*** Quoted passage

(Yes, the title of this post is intentionally ambiguous. Do you like it? No? Well, it'll be obvious in a second anyway....)
So now that I'm back in the U.S., back at my uni, and back to the semi-daily grind, I'm reminded of all the other, slightly more pressing personal issues I face. The list:
1. I have no real passions, and therefore don't really know what to do with myself
2. I have no confidence or comfort with myself, and therefore don't know whom to turn to for/how to seek aid in these matters
3. Because of (1) and (2), am stuck in a position where:
a. I don't want to do anything
b. I don't want to figure out how to not want to do nothing
This list is, I'm sure, not unique to me, nor is it comprehensive, nor even very descriptive of the way I feel on a semi-hourly basis. That aside...Case in point: I've signed up, perhaps stupidly, for two philosophy seminar courses this semester. Why? Well, I dunno. I originally signed up for one, and even now after a mere three weeks in that one, I'm not sure that I understand/care enough to try to understand what is being taught. The other should be good, but I joined it recently enough that I can't say for sure, and in truth, I don't care enough about either at this point to want to put in the effort necessary to actually enjoy them later.

******
*** Data rows

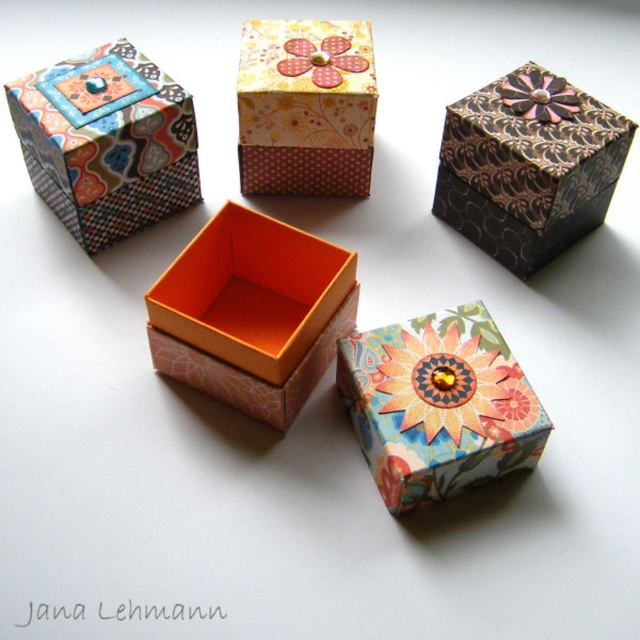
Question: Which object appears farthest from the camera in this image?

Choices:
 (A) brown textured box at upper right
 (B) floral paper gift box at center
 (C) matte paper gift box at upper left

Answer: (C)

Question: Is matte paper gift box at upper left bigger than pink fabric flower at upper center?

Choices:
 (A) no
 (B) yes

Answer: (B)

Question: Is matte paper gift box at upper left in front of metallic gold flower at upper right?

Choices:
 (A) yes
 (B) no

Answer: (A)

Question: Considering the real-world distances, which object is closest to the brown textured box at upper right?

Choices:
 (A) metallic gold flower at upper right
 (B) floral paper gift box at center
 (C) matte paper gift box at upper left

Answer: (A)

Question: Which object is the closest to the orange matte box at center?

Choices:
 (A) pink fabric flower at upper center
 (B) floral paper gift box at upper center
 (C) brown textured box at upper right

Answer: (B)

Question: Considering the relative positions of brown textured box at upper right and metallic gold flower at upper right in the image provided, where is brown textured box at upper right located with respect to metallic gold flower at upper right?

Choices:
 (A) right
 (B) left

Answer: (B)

******

> [Requirement]: Pick up the blog post about feeling stuck back at university and write what comes after its final sentence.

> [Task result]:
Additionally, after having taken two years of essentially a sham of a Chinese language course, and having received an award for the second year of it, I dropped out because now, three years in, the administers of the program decide to treat it like an actual language course, and thus believe that spending four hours outside of class for every one hour in class (in a class that meets for 5 and 1/2 hours ever week) is a reasonable expectation when previously 1/2 an hour sufficed for an entire week; language acquisition does not work retroactively in the way they seem to want it to. The enrollment from the second to third year of Chinese dropped by about 80%. We are collectively wise, it seems. Laoshi should approve....
On the other hand, I have started Japanese and am fully cognizant of the fact that this is an actual language course in the way that that third year Chinese course is; also, because it's Introductory Japanese, they don't presume that you have two years of prior knowledge given to you when really you don't and it wasn't. After the first week of the class, and having learned of the grammatical similarities between Japanese and Korean, I am convinced I should have been taking Japanese all along. I am, however, very, very frustrated by the lacksadaisical manner in which the various publishers/distributors of my school books have decided to deliver what I paid for two weeks ago.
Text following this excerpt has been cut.